[[ Supplied material, beginning ]]
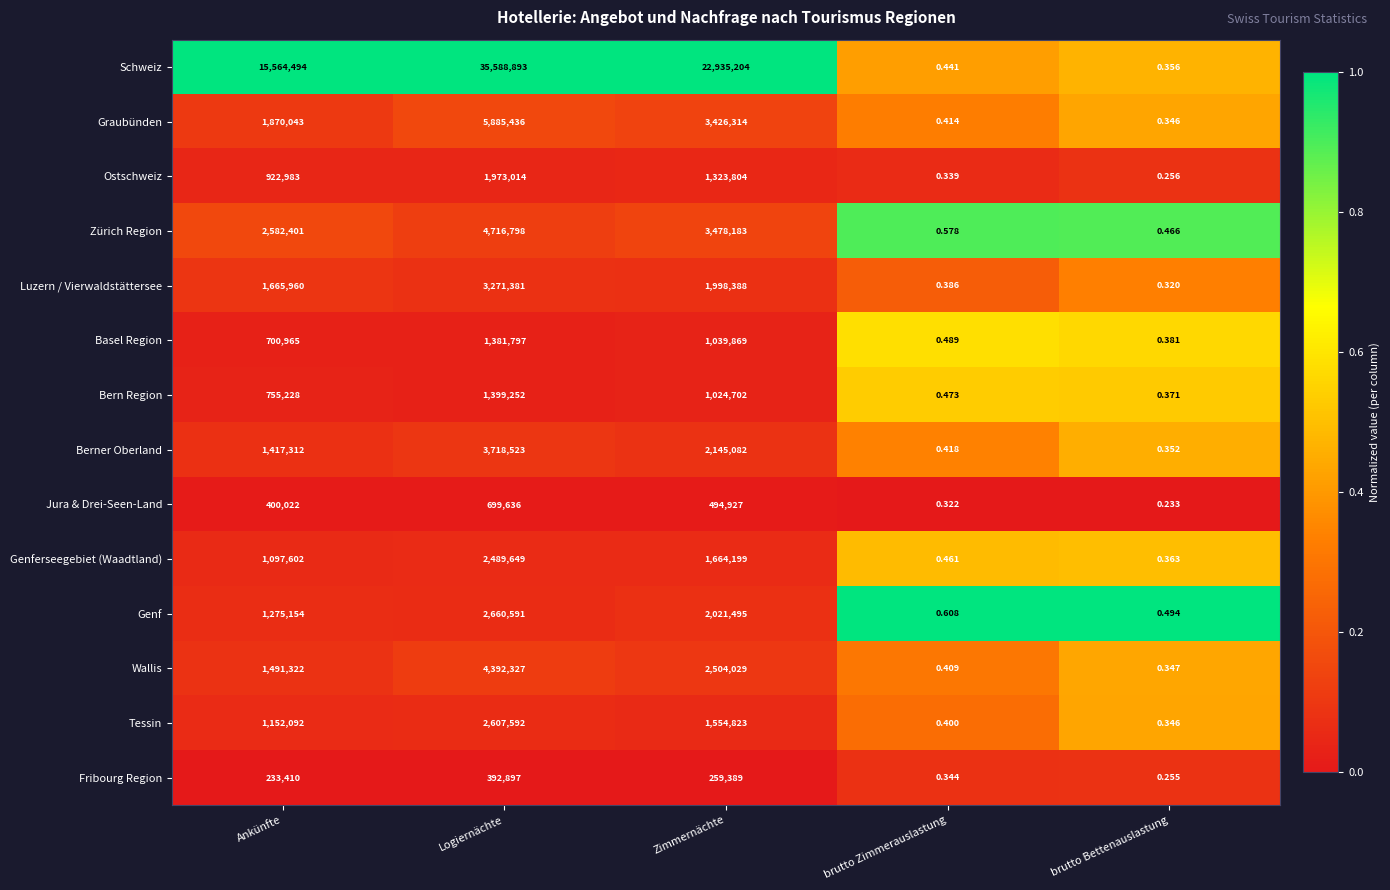

Which series has the largest range (max minus min)?

Schweiz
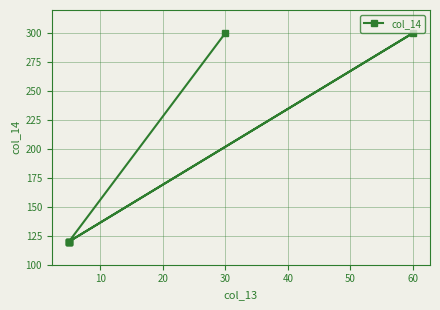

True or false: there are more than 0 points higher than both neighbors.

True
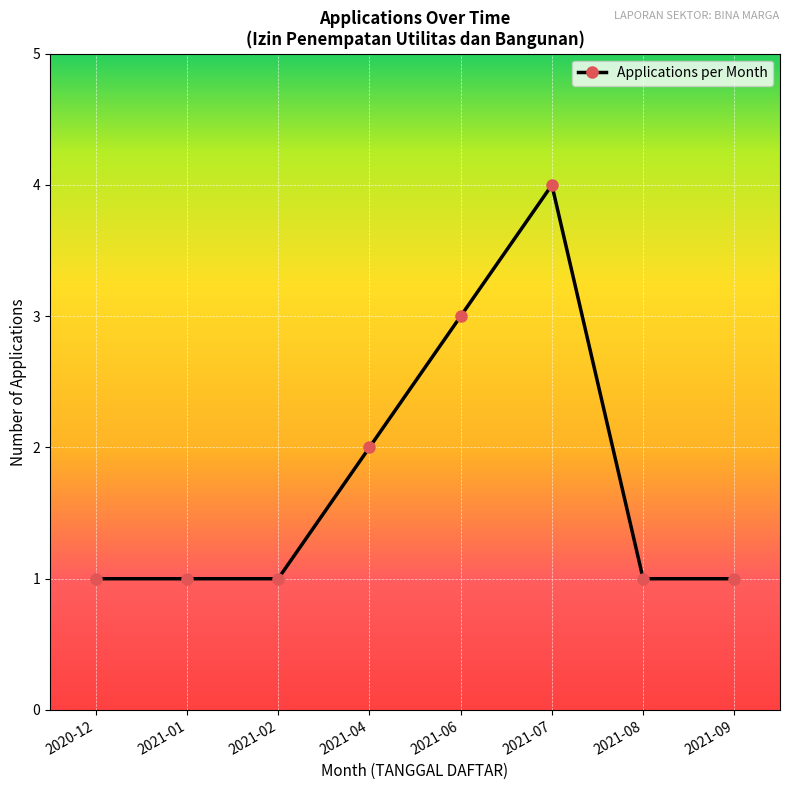

The value at 2021-02 is 2. True or false?

False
[[ Supplied material, end ]]
To-do item:
Reproduce the text of every entry above word for word, leaving out the pictures.

Answer space:
Which series has the largest range (max minus min)?

Schweiz

True or false: there are more than 0 points higher than both neighbors.

True

The value at 2021-02 is 2. True or false?

False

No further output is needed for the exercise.